Others really fit more into definition #3: “To surrender one’s claim to, right to, or interest in; give up entirely. See Synonyms at relinquish.”
When I say people have abandoned me, it doesn’t need to mean they are at fault, or that they had any sort of duty to stay. The vast majority of my failed relationships – family, friend, or romantic – were abandoned in a very benign way. Nobody was abdicating any sort of responsibility by walking away.
Regardless, to the one abandoned, #1 and #3 feel largely the same. As a result, I don’t abandon (#5) myself to a relationship very often. I don’t trust that someone won’t leave. I don’t trust that Father will take care of me if he does leave. I live with walls built, and very seldom let anyone inside the walls.
I make a good show of pretending to let people in. I’ve conducted entire relationships from within those walls. I seemingly tell secrets. I have intimate relations. I serve and care and remember. But in reality, I have not abandoned myself to the person or the relationship. I very carefully maintain emotional distance, so that when I am abandoned, it will not hurt badly. Because in my 40 years of experience, abandonment is an inescapable fact of life.
This learned behavior, this coping mechanism, does not serve me well. For example, I irrationally feel abandoned when my children visit their father out-of-state for several weeks at a time. My children have not even remotely abandoned me! While they are not physically present, they still love me, we communicate frequently, and they are most definitely coming back to eat my food and mess up my house again in the very near future! It is not logical to feel abandoned when they are not physically home in their beds. There is no reason to let it color my moods and actions. And yet, I do, and it does.

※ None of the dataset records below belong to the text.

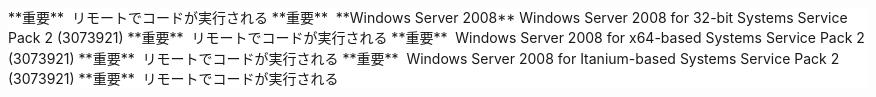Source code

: </td>
<td style="border:1px solid black;">
**重要**   
リモートでコードが実行される

</td>
<td style="border:1px solid black;">
**重要** 

</td>
</tr>
<tr>
<td style="border:1px solid black;" colspan="3">
**Windows Server 2008**

</td>
</tr>
<tr>
<td style="border:1px solid black;">
Windows Server 2008 for 32-bit Systems Service Pack 2  
(3073921)

</td>
<td style="border:1px solid black;">
**重要**   
リモートでコードが実行される

</td>
<td style="border:1px solid black;">
**重要** 

</td>
</tr>
<tr>
<td style="border:1px solid black;">
Windows Server 2008 for x64-based Systems Service Pack 2  
(3073921)

</td>
<td style="border:1px solid black;">
**重要**   
リモートでコードが実行される

</td>
<td style="border:1px solid black;">
**重要** 

</td>
</tr>
<tr>
<td style="border:1px solid black;">
Windows Server 2008 for Itanium-based Systems Service Pack 2  
(3073921)

</td>
<td style="border:1px solid black;">
**重要**   
リモートでコードが実行される

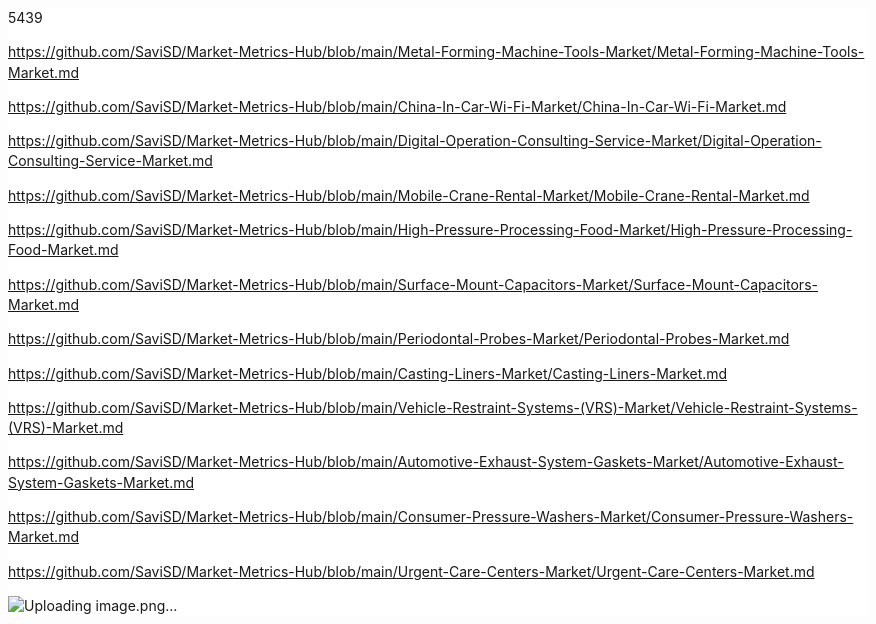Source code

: 5439</p><p><a href="https://github.com/SaviSD/Market-Metrics-Hub/blob/main/Metal-Forming-Machine-Tools-Market/Metal-Forming-Machine-Tools-Market.md">https://github.com/SaviSD/Market-Metrics-Hub/blob/main/Metal-Forming-Machine-Tools-Market/Metal-Forming-Machine-Tools-Market.md</a></p><p><a href="https://github.com/SaviSD/Market-Metrics-Hub/blob/main/China-In-Car-Wi-Fi-Market/China-In-Car-Wi-Fi-Market.md">https://github.com/SaviSD/Market-Metrics-Hub/blob/main/China-In-Car-Wi-Fi-Market/China-In-Car-Wi-Fi-Market.md</a></p><p><a href="https://github.com/SaviSD/Market-Metrics-Hub/blob/main/Digital-Operation-Consulting-Service-Market/Digital-Operation-Consulting-Service-Market.md">https://github.com/SaviSD/Market-Metrics-Hub/blob/main/Digital-Operation-Consulting-Service-Market/Digital-Operation-Consulting-Service-Market.md</a></p><p><a href="https://github.com/SaviSD/Market-Metrics-Hub/blob/main/Mobile-Crane-Rental-Market/Mobile-Crane-Rental-Market.md">https://github.com/SaviSD/Market-Metrics-Hub/blob/main/Mobile-Crane-Rental-Market/Mobile-Crane-Rental-Market.md</a></p><p><a href="https://github.com/SaviSD/Market-Metrics-Hub/blob/main/High-Pressure-Processing-Food-Market/High-Pressure-Processing-Food-Market.md">https://github.com/SaviSD/Market-Metrics-Hub/blob/main/High-Pressure-Processing-Food-Market/High-Pressure-Processing-Food-Market.md</a></p><p><a href="https://github.com/SaviSD/Market-Metrics-Hub/blob/main/Surface-Mount-Capacitors-Market/Surface-Mount-Capacitors-Market.md">https://github.com/SaviSD/Market-Metrics-Hub/blob/main/Surface-Mount-Capacitors-Market/Surface-Mount-Capacitors-Market.md</a></p><p><a href="https://github.com/SaviSD/Market-Metrics-Hub/blob/main/Periodontal-Probes-Market/Periodontal-Probes-Market.md">https://github.com/SaviSD/Market-Metrics-Hub/blob/main/Periodontal-Probes-Market/Periodontal-Probes-Market.md</a></p><p><a href="https://github.com/SaviSD/Market-Metrics-Hub/blob/main/Casting-Liners-Market/Casting-Liners-Market.md">https://github.com/SaviSD/Market-Metrics-Hub/blob/main/Casting-Liners-Market/Casting-Liners-Market.md</a></p><p><a href="https://github.com/SaviSD/Market-Metrics-Hub/blob/main/Vehicle-Restraint-Systems-(VRS)-Market/Vehicle-Restraint-Systems-(VRS)-Market.md">https://github.com/SaviSD/Market-Metrics-Hub/blob/main/Vehicle-Restraint-Systems-(VRS)-Market/Vehicle-Restraint-Systems-(VRS)-Market.md</a></p><p><a href="https://github.com/SaviSD/Market-Metrics-Hub/blob/main/Automotive-Exhaust-System-Gaskets-Market/Automotive-Exhaust-System-Gaskets-Market.md">https://github.com/SaviSD/Market-Metrics-Hub/blob/main/Automotive-Exhaust-System-Gaskets-Market/Automotive-Exhaust-System-Gaskets-Market.md</a></p><p><a href="https://github.com/SaviSD/Market-Metrics-Hub/blob/main/Consumer-Pressure-Washers-Market/Consumer-Pressure-Washers-Market.md">https://github.com/SaviSD/Market-Metrics-Hub/blob/main/Consumer-Pressure-Washers-Market/Consumer-Pressure-Washers-Market.md</a></p><p><a href="https://github.com/SaviSD/Market-Metrics-Hub/blob/main/Urgent-Care-Centers-Market/Urgent-Care-Centers-Market.md">https://github.com/SaviSD/Market-Metrics-Hub/blob/main/Urgent-Care-Centers-Market/Urgent-Care-Centers-Market.md</a></p>
![Uploading image.png…]()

Recently, I was in a very close relationship where I did not expect to be abandoned (#3). I have no explanation for why this one was different. I always expect relationships to end eventually, because in my world, they always do. Forever is a myth, or something that happens to other people. I have no explanation for why I felt that this one was different, that I would not be abandoned. There was no stated commitment. It was not a marriage, where people actually verbally commit to forever, nor was it anything like one. I did not make a conscious decision to believe the relationship would not end. This all happened on an entirely visceral level.
Resultantly, I was completely surprised when it, in fact, did end. Shocked. Floored. Did not see that coming.

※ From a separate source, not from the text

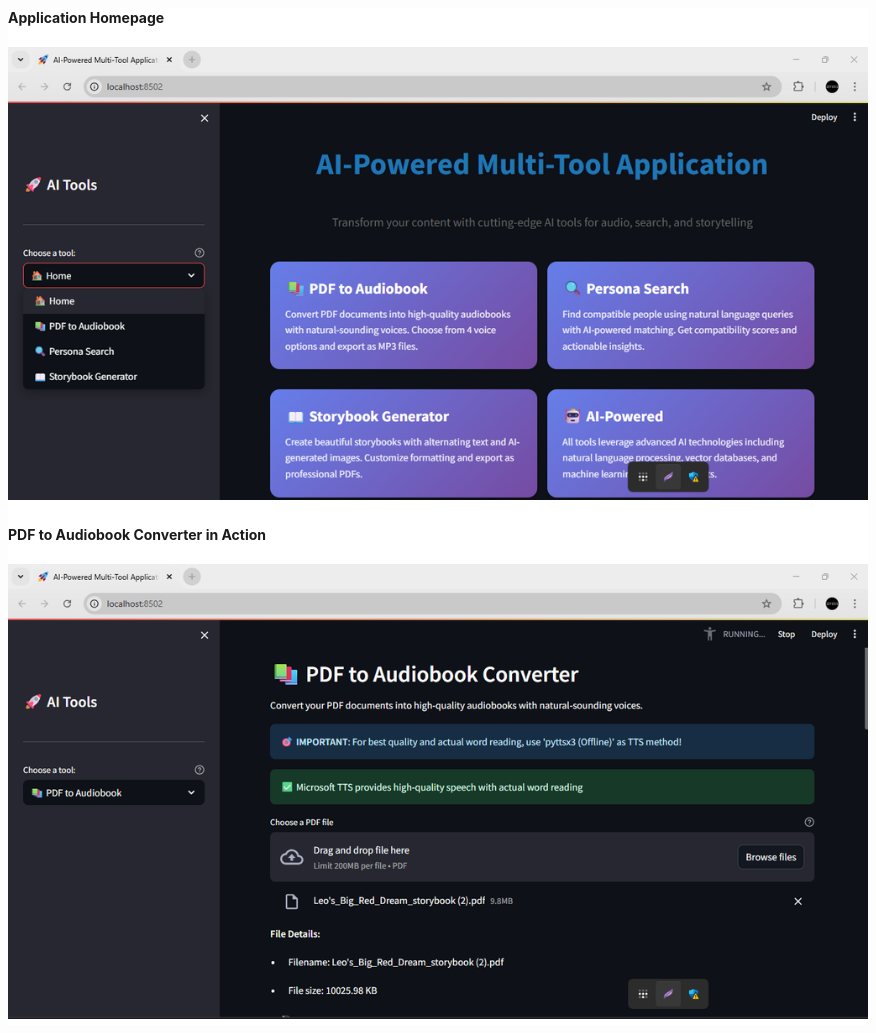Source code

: #### Application Homepage

![Screenshot of Application Homepage](Screenshots/home.png)

#### PDF to Audiobook Converter in Action

![Screenshot of PDF to Audiobook Converter](Screenshots/audiobook.png)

So much so that at first I did not even believe it was ending. I had no category for that; therefore, it must not be happening.
It’s one thing to be smacked in the face when you expect it and are braced for it. A sucker punch is something completely different. I was completely and totally unprepared for the blow.
I’m not sure I have ever been more angry with myself. The tapes playing in my head are that I should have protected myself from the pain. I should not have gotten so close. What in the world was I thinking? Why did I allow someone to get close enough to hurt me?
This is worse than my sinful self-reliance of the past. This is berating myself for not having sinful self-reliance!
When I think about moving forward, about learning to relate healthily to others through the grace and mercy of Father, I can’t wrap my head around what that will look like. I’ve lived both extremes, failure to trust and utter, complete trust, and neither of them has worked for me.
I think the takeaway is that I don’t get to control it. Father drives this bus, and I’m to hold on, go where he takes me, and follow his lead. I don’t know who will stay and who will go, who I can trust and who I cannot, or what my life will look like tomorrow or in ten years. I can’t count on people to stay, and yet I can’t withhold myself from them in an effort to self-protect. Both avenues are sinful.
The key, I think, is to take my eyes off the people entirely, and focus them on Father. Simple, but definitely not easy.